━━ WORKING DATA
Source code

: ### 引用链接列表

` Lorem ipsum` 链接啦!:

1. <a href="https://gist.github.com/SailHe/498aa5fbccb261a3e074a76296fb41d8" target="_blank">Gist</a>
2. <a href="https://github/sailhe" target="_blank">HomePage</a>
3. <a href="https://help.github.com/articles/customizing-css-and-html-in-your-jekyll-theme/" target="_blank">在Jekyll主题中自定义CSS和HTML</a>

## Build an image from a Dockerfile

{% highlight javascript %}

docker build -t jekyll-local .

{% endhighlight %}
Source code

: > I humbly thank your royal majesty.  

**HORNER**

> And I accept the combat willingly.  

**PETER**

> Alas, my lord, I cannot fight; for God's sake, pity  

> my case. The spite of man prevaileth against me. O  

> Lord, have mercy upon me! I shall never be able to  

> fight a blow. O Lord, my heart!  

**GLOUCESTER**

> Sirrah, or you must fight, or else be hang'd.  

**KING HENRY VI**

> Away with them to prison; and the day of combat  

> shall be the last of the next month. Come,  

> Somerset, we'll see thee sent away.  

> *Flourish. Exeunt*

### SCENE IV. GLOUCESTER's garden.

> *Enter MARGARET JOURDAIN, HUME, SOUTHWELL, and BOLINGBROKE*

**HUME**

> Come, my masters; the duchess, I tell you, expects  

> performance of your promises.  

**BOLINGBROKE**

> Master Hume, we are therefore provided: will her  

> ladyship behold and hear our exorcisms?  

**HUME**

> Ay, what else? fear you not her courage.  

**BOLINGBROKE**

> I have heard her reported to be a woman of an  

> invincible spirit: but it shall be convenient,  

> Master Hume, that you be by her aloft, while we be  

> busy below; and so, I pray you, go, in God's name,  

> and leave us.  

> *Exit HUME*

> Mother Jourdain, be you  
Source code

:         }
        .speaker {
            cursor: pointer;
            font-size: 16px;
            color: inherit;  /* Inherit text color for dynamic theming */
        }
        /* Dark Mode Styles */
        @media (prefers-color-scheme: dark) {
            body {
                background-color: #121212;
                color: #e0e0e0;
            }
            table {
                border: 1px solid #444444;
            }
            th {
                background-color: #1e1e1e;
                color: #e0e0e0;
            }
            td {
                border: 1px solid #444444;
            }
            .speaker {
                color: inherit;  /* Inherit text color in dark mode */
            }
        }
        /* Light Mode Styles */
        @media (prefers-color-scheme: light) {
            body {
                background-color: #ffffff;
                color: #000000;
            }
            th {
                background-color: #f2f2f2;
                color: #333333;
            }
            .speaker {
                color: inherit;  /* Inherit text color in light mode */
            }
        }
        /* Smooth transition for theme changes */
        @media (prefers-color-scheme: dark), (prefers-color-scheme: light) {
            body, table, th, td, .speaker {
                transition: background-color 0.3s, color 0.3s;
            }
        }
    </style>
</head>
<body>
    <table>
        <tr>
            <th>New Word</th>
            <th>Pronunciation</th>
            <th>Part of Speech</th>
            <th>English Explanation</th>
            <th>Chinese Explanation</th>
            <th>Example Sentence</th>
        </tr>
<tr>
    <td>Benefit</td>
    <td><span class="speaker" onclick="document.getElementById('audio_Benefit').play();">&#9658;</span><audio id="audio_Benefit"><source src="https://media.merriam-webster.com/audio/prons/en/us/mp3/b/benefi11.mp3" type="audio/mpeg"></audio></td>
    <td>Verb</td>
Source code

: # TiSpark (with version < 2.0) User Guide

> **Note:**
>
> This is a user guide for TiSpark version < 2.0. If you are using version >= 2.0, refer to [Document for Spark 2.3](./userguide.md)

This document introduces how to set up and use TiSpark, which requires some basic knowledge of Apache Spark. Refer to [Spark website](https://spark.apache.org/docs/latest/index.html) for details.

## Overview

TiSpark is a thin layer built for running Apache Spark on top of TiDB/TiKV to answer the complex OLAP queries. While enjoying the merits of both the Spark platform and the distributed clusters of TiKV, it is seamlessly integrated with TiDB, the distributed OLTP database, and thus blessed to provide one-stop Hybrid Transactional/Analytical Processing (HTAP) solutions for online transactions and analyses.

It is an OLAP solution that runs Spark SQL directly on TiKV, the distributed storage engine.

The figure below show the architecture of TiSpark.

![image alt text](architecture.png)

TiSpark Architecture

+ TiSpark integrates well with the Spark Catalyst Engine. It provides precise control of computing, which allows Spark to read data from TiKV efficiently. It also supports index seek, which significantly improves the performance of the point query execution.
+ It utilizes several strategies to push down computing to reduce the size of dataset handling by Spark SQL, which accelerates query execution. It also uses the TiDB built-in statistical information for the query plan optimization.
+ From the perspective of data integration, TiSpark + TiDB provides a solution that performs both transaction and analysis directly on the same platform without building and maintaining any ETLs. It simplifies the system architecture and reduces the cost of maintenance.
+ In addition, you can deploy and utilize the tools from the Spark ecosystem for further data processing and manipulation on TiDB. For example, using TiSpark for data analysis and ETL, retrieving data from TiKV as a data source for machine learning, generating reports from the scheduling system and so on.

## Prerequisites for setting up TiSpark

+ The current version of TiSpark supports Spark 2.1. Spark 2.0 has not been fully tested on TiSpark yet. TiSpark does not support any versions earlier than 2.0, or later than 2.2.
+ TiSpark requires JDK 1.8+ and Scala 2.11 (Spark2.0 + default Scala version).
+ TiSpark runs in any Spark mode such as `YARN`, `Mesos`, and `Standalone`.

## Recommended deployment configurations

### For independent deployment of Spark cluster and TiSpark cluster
━━━━
JOB: Return the whole listing, keeping each word as it stands.

YOUR RESPONSE:
Source code

: ### 引用链接列表

` Lorem ipsum` 链接啦!:

1. <a href="https://gist.github.com/SailHe/498aa5fbccb261a3e074a76296fb41d8" target="_blank">Gist</a>
2. <a href="https://github/sailhe" target="_blank">HomePage</a>
3. <a href="https://help.github.com/articles/customizing-css-and-html-in-your-jekyll-theme/" target="_blank">在Jekyll主题中自定义CSS和HTML</a>

## Build an image from a Dockerfile

{% highlight javascript %}

docker build -t jekyll-local .

{% endhighlight %}
Source code

: > I humbly thank your royal majesty.  

**HORNER**

> And I accept the combat willingly.  

**PETER**

> Alas, my lord, I cannot fight; for God's sake, pity  

> my case. The spite of man prevaileth against me. O  

> Lord, have mercy upon me! I shall never be able to  

> fight a blow. O Lord, my heart!  

**GLOUCESTER**

> Sirrah, or you must fight, or else be hang'd.  

**KING HENRY VI**

> Away with them to prison; and the day of combat  

> shall be the last of the next month. Come,  

> Somerset, we'll see thee sent away.  

> *Flourish. Exeunt*

### SCENE IV. GLOUCESTER's garden.

> *Enter MARGARET JOURDAIN, HUME, SOUTHWELL, and BOLINGBROKE*

**HUME**

> Come, my masters; the duchess, I tell you, expects  

> performance of your promises.  

**BOLINGBROKE**

> Master Hume, we are therefore provided: will her  

> ladyship behold and hear our exorcisms?  

**HUME**

> Ay, what else? fear you not her courage.  

**BOLINGBROKE**

> I have heard her reported to be a woman of an  

> invincible spirit: but it shall be convenient,  

> Master Hume, that you be by her aloft, while we be  

> busy below; and so, I pray you, go, in God's name,  

> and leave us.  

> *Exit HUME*

> Mother Jourdain, be you  
Source code

:         }
        .speaker {
            cursor: pointer;
            font-size: 16px;
            color: inherit;  /* Inherit text color for dynamic theming */
        }
        /* Dark Mode Styles */
        @media (prefers-color-scheme: dark) {
            body {
                background-color: #121212;
                color: #e0e0e0;
            }
            table {
                border: 1px solid #444444;
            }
            th {
                background-color: #1e1e1e;
                color: #e0e0e0;
            }
            td {
                border: 1px solid #444444;
            }
            .speaker {
                color: inherit;  /* Inherit text color in dark mode */
            }
        }
        /* Light Mode Styles */
        @media (prefers-color-scheme: light) {
            body {
                background-color: #ffffff;
                color: #000000;
            }
            th {
                background-color: #f2f2f2;
                color: #333333;
            }
            .speaker {
                color: inherit;  /* Inherit text color in light mode */
            }
        }
        /* Smooth transition for theme changes */
        @media (prefers-color-scheme: dark), (prefers-color-scheme: light) {
            body, table, th, td, .speaker {
                transition: background-color 0.3s, color 0.3s;
            }
        }
    </style>
</head>
<body>
    <table>
        <tr>
            <th>New Word</th>
            <th>Pronunciation</th>
            <th>Part of Speech</th>
            <th>English Explanation</th>
            <th>Chinese Explanation</th>
            <th>Example Sentence</th>
        </tr>
<tr>
    <td>Benefit</td>
    <td><span class="speaker" onclick="document.getElementById('audio_Benefit').play();">&#9658;</span><audio id="audio_Benefit"><source src="https://media.merriam-webster.com/audio/prons/en/us/mp3/b/benefi11.mp3" type="audio/mpeg"></audio></td>
    <td>Verb</td>
Source code

: # TiSpark (with version < 2.0) User Guide

> **Note:**
>
> This is a user guide for TiSpark version < 2.0. If you are using version >= 2.0, refer to [Document for Spark 2.3](./userguide.md)

This document introduces how to set up and use TiSpark, which requires some basic knowledge of Apache Spark. Refer to [Spark website](https://spark.apache.org/docs/latest/index.html) for details.

## Overview

TiSpark is a thin layer built for running Apache Spark on top of TiDB/TiKV to answer the complex OLAP queries. While enjoying the merits of both the Spark platform and the distributed clusters of TiKV, it is seamlessly integrated with TiDB, the distributed OLTP database, and thus blessed to provide one-stop Hybrid Transactional/Analytical Processing (HTAP) solutions for online transactions and analyses.

It is an OLAP solution that runs Spark SQL directly on TiKV, the distributed storage engine.

The figure below show the architecture of TiSpark.

![image alt text](architecture.png)

TiSpark Architecture

+ TiSpark integrates well with the Spark Catalyst Engine. It provides precise control of computing, which allows Spark to read data from TiKV efficiently. It also supports index seek, which significantly improves the performance of the point query execution.
+ It utilizes several strategies to push down computing to reduce the size of dataset handling by Spark SQL, which accelerates query execution. It also uses the TiDB built-in statistical information for the query plan optimization.
+ From the perspective of data integration, TiSpark + TiDB provides a solution that performs both transaction and analysis directly on the same platform without building and maintaining any ETLs. It simplifies the system architecture and reduces the cost of maintenance.
+ In addition, you can deploy and utilize the tools from the Spark ecosystem for further data processing and manipulation on TiDB. For example, using TiSpark for data analysis and ETL, retrieving data from TiKV as a data source for machine learning, generating reports from the scheduling system and so on.

## Prerequisites for setting up TiSpark

+ The current version of TiSpark supports Spark 2.1. Spark 2.0 has not been fully tested on TiSpark yet. TiSpark does not support any versions earlier than 2.0, or later than 2.2.
+ TiSpark requires JDK 1.8+ and Scala 2.11 (Spark2.0 + default Scala version).
+ TiSpark runs in any Spark mode such as `YARN`, `Mesos`, and `Standalone`.

## Recommended deployment configurations

### For independent deployment of Spark cluster and TiSpark cluster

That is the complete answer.